Aggiunge in una nota la Cgil di Torino: “Condividiamo la scelta di coloro che hanno deciso di non partecipare al Salone del Libro, a partire dalla presidente nazionale dell'Anpi, e chiediamo al Comune e alla Regione Piemonte di non permettere, a chi si dichiara apertamente fascista, di acquistare spazi al salone, per restituirgli il carattere di partecipazione aperta a tutti coloro che pensano che la cultura e i libri siano strumenti di pensiero plurale, di crescita e dibattito, e non carta da bruciare”.

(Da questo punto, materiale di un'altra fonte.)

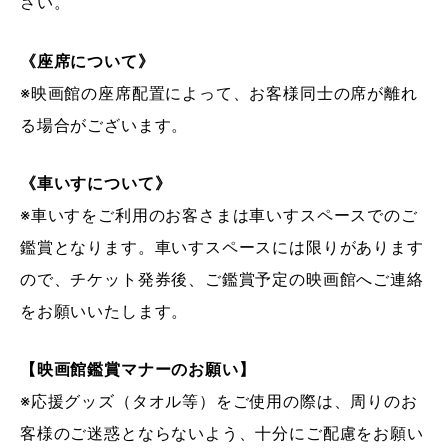
さい。
《座席について》
※映画館の座席配置によって、お客様同士の席が離れ
る場合がございます。
《車いすについて》
※車いすをご利用のお客さまは車いすスペースでのご
鑑賞となります。車いすスペースには限りがあります
ので、チケット発券後、ご鑑賞予定の映画館へご連絡
をお願いいたします。
【映画館鑑賞マナーのお願い】
※応援グッズ（タオル等）をご使用の際は、周りのお
客様のご迷惑とならないよう、十分にご配慮をお願い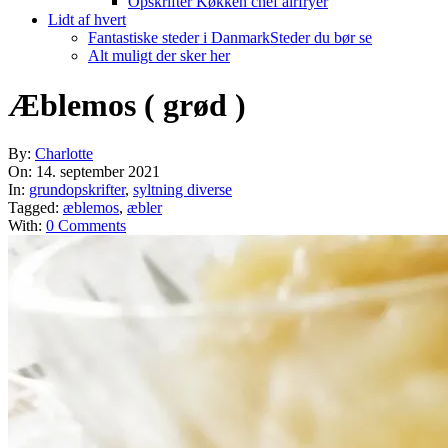
Opskrifter Køkken chef airfryer
Lidt af hvert
Fantastiske steder i Danmark
Steder du bør se
Alt muligt der sker her
Æblemos ( grød )
By:
Charlotte
On:
14. september 2021
In:
grundopskrifter
,
syltning diverse
Tagged:
æblemos
,
æbler
With:
0 Comments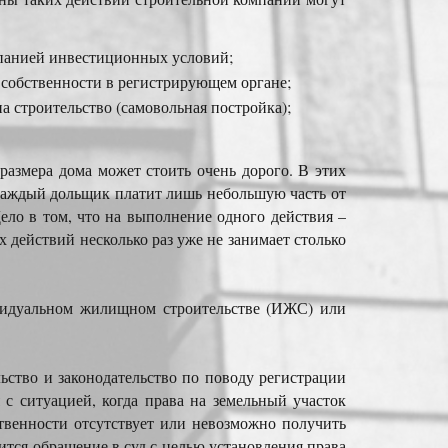
мпанией инвестиционных условий;
 собственности в регистрирующем органе;
а строительство (самовольная постройка);
размера дома может стоить очень дорого. В этих
 каждый дольщик платит лишь небольшую часть от
ло в том, что на выполнение одного действия –
х действий несколько раз уже не занимает столько
ивидуальном жилищном строительстве (ИЖС) или
ьство и законодательство по поводу регистрации
 с ситуацией, когда права на земельный участок
твенности отсутствует или невозможно получить
ится обращение в суд с целью установления права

“È il momento in cui tutti – sottolinea la Camera del lavoro – dobbiamo ribadire con forza che il fascismo è un crimine e un reato, perché è dall'indifferenza e dalla sottovalutazione che nel nostro Paese ed in Europa si sono generati anni bui che non vorremmo rivedere”. La Cgil ricorda che “il Salone del Libro rappresenta un evento importante per Torino, città medaglia d'oro alla Resistenza e profondamente antifascista. Sviluppo e centralità della cultura, eventi di carattere internazionale capaci di valorizzare il nostro territorio, non devono farci perdere di vista i valori fondanti della nostra Costituzione. I tanti episodi che si stanno susseguendo ormai quotidianamente nel nostro Paese non possono essere sottovalutati”.

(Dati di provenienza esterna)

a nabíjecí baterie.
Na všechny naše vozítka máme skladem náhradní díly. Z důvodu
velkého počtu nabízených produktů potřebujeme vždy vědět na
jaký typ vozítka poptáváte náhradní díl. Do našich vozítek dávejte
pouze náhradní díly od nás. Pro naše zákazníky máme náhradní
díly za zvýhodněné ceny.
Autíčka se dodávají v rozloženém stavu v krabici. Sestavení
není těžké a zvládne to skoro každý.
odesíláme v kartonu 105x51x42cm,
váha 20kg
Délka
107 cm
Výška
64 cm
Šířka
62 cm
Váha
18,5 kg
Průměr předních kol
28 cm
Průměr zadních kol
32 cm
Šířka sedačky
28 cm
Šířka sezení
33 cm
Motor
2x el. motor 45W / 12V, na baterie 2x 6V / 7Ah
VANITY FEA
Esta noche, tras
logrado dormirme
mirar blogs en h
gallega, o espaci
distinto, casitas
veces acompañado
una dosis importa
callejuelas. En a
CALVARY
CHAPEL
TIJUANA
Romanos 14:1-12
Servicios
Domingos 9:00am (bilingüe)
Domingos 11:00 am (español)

Anche per la Slc Cgil di Torino e del Piemonte, la partecipazione della casa editrice Altaforte al Salone del Libro “è un atto contrario allo spirito stesso della manifestazione che ha nella diffusione della cultura e dei valori democratici del paese i suoi pilastri fondamentali. Nel centenario della nascita di Primo Levi, cui è dedicato un omaggio al Salone, si autorizza la presenza di una casa editrice che dichiara ‘Mussolini è il più grande statista italiano’ e ‘Sono fascista, l'antifascismo è il vero male’. Dichiarazioni aberranti – sottolinea il sindacato –, contrarie alla Costituzione, sulle quali chiediamo alle istituzioni democratiche della città e della Regione di rispondere, nel rispetto dei valori che la nostra Costituzione ci consegna e della comunità tutta in una città, Torino, medaglia d'oro della Resistenza. Testimoniamo la nostra solidarietà e ci uniamo a tutte e tutti gli intellettuali, le istituzioni e associazioni democratiche che in queste ore stanno chiedendo a gran voce l'esclusione della partecipazione della Altaforte al Salone. Siamo contrari – conclude la nota – alla legittimazione di chi ha nel revisionismo storico la sua cifra distintiva e ripropone un'idea fascista della società che con forza respingiamo”.